Mixed-mode fracture behavior of epoxy-based impact adhesives

Abstract

The focus of our study was to determine the mixed-mode fracture behavior and the governing fracture (failure) criteria for different impact-resistant/toughened structural adhesives. Four of the five model adhesives used contained organic tougheners in the form of carboxyl terminated butadiene acrylonitrile (CTBN) copolymer, as well as polyurethane adducts. The main crystalline inorganic phases were calcite (CaCO 3 ), wollastonite (CaSiO 3 ) or calcium silicate (CaSiO 3 ), talc (Mg 3 Si 4 O 10 (OH) 2 ), zeolite which is an alumina silicate based mineral and has many different elements in its composition (M 2 /nO.Al 2 O 3 .xSiO 2 .yH 2 O., M can be Mg, Na, Ca, K, Li). The total amount of inorganic fillers was different in each adhesive. Independently Loaded Mixed-Mode Specimen (ILMMS) was used for independent measurement of P I (opening) and P II (in-plane shear) loads which were necessary to determine the strain energy release rate values, G I and G II without using a finite element analysis. Two versions of the ILMMS specimen geometry (a, b) were used: monotonic in opening and static in shear loads, and monotonic in shear and static in opening loads, respectively. Elliptical energy balance failure criterion and parabolic principal stress criterion were used for curve fitting.
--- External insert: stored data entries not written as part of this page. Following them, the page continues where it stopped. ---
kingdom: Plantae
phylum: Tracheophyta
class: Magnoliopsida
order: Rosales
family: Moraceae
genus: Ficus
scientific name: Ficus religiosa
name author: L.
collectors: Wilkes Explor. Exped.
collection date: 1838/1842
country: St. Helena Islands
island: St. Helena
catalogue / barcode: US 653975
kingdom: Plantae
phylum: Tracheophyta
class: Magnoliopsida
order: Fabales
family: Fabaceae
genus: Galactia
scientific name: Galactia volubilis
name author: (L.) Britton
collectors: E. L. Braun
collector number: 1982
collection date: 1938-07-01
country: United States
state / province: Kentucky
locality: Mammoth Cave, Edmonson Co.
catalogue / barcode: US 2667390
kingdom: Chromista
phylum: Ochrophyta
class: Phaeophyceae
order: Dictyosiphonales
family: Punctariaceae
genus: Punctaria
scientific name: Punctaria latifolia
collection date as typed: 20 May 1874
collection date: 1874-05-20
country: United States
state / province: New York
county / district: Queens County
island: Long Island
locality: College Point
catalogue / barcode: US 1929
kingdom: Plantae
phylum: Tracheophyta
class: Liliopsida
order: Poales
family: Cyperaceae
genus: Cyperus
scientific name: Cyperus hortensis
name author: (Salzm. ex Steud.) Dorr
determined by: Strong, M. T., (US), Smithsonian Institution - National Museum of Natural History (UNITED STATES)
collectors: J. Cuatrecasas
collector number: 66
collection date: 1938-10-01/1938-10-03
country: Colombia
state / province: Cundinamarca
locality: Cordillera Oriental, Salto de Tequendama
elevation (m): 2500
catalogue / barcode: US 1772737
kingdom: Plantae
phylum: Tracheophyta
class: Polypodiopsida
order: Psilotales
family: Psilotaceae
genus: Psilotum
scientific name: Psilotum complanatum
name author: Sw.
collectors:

The experimental data revealed that all but one of the adhesives were more accurately represented by the energy balance criterion except for one that was more accurately represented by the principal stress criterion indicating more brittle behavior. Results obtained from ILLM specimen a showed that ranking varied as related with the G Ic and G IIc values and, also, the applied static load. For example, while Adhesive 2 was in the first rank based on G Ic value, it became third in the ranking based on G II c value. Thus, it can be suggested that ranking as well as the fracture behavior (i.e., cohesive vs. adhesive failure; interfacial separations) change with the extent of the mode mixity present in loading of toughened epoxy adhesives.